The cost of the pilot program to participants will be $80 per financial year. Residents will be able to dispose of a wide range of food scraps, including fruit, vegetables, meat, seafood, cheese and dairy products, eggs and their shells, pasta, rice, cereal, bread and baked goods, tea and coffee - including tea bags - plus takeaway food and leftovers.
To find out more about the GOsFO trial or sign up to take part, visit yoursay.gosnells.wa.gov.au/gosfo.
Yearly kerbside bin auditing
The City of Gosnells reviews the contents of a selection of residential general waste and recycling bins each year, as part of its ongoing commitment to improve waste management and recycling processes.
By auditing the contents of residents' general waste and recycling bins, the City can identify whether unsuitable items are being placed in bins. With the information, the City is able to develop communications and education strategies to help the community understand which items belong in each bin and which items should be disposed of in other other ways.

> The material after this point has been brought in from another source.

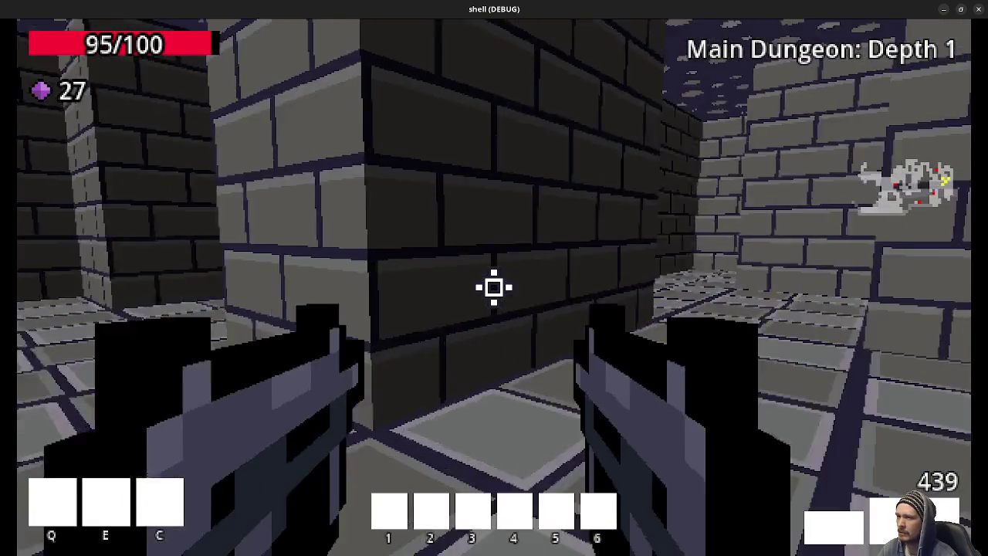
{"action": "left_click_drag", "start_coordinate": [494, 288], "coordinate": [494, 287]}
{"action": "key", "text": "w"}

The overall aim is to reduce the volume of waste being sent to landfill and to help local residents to recycle effectively. This process also identifies items that should be disposed of in other ways, such as in the recycling hubs at City of Gosnells libraries and the Civic Centre, in specialised collection areas or through battery retailers' retrieval points.

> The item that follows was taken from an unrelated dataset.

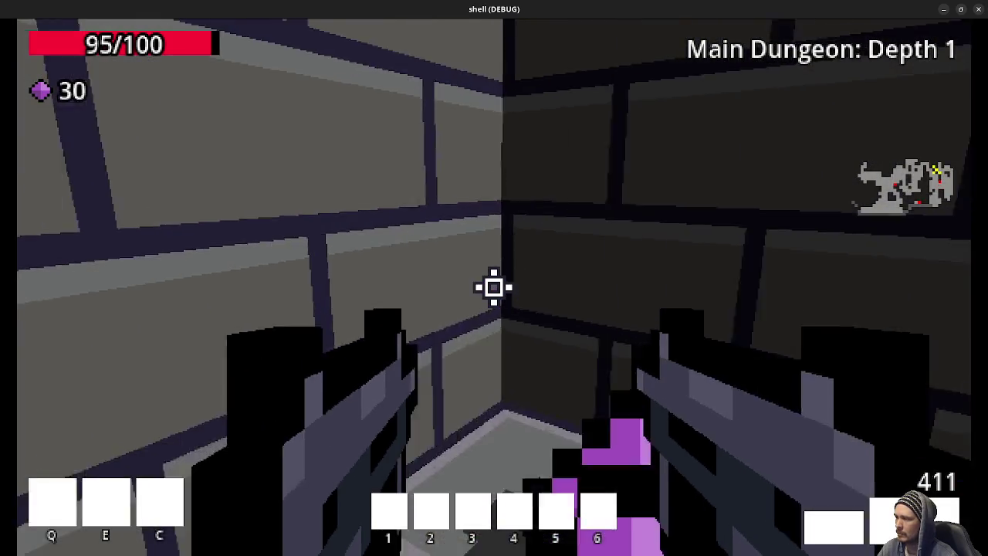
{"action": "key", "text": "w"}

Residents concerned about privacy related to printed documents (such as bank statements, bills, etc) should shred this paperwork before placing it in their waste bin at any time of the year - not only during the audit.
Some of the information collected through the audit process includes:
- Details of the types of items placed in waste and recycling bins, and the volume of those items
- Number of items collected that are eligible to be collected under the Container Deposit Scheme (Containers for Change)
- Levels of recyclable items in the general waste bins
- Contamination and recovery rates in recycling
The waste and recycling bin audits are undertaken without notice, to ensure the information collected by the City accurately reflects local residents' waste disposal and recycling habits. If we told people when an audit would be happening, they might change their habits, and this would provide false results.
The contents of all general waste bins audited are combined in a large pile and sifted through by contractors, who record statistics relating to the items in the bins. The same process is used for the contents of recycling bins. The audit company provides a detailed report to the City after the information they collected has been reviewed and assessed.
The audited waste and recycling material will be sorted into appropriate piles and disposed of through the City's regular disposal processes.
Residents concerned about privacy relating to printed documents (such as bank statements, bills, etc) should shred this paperwork before placing it into the bin at any time of the year.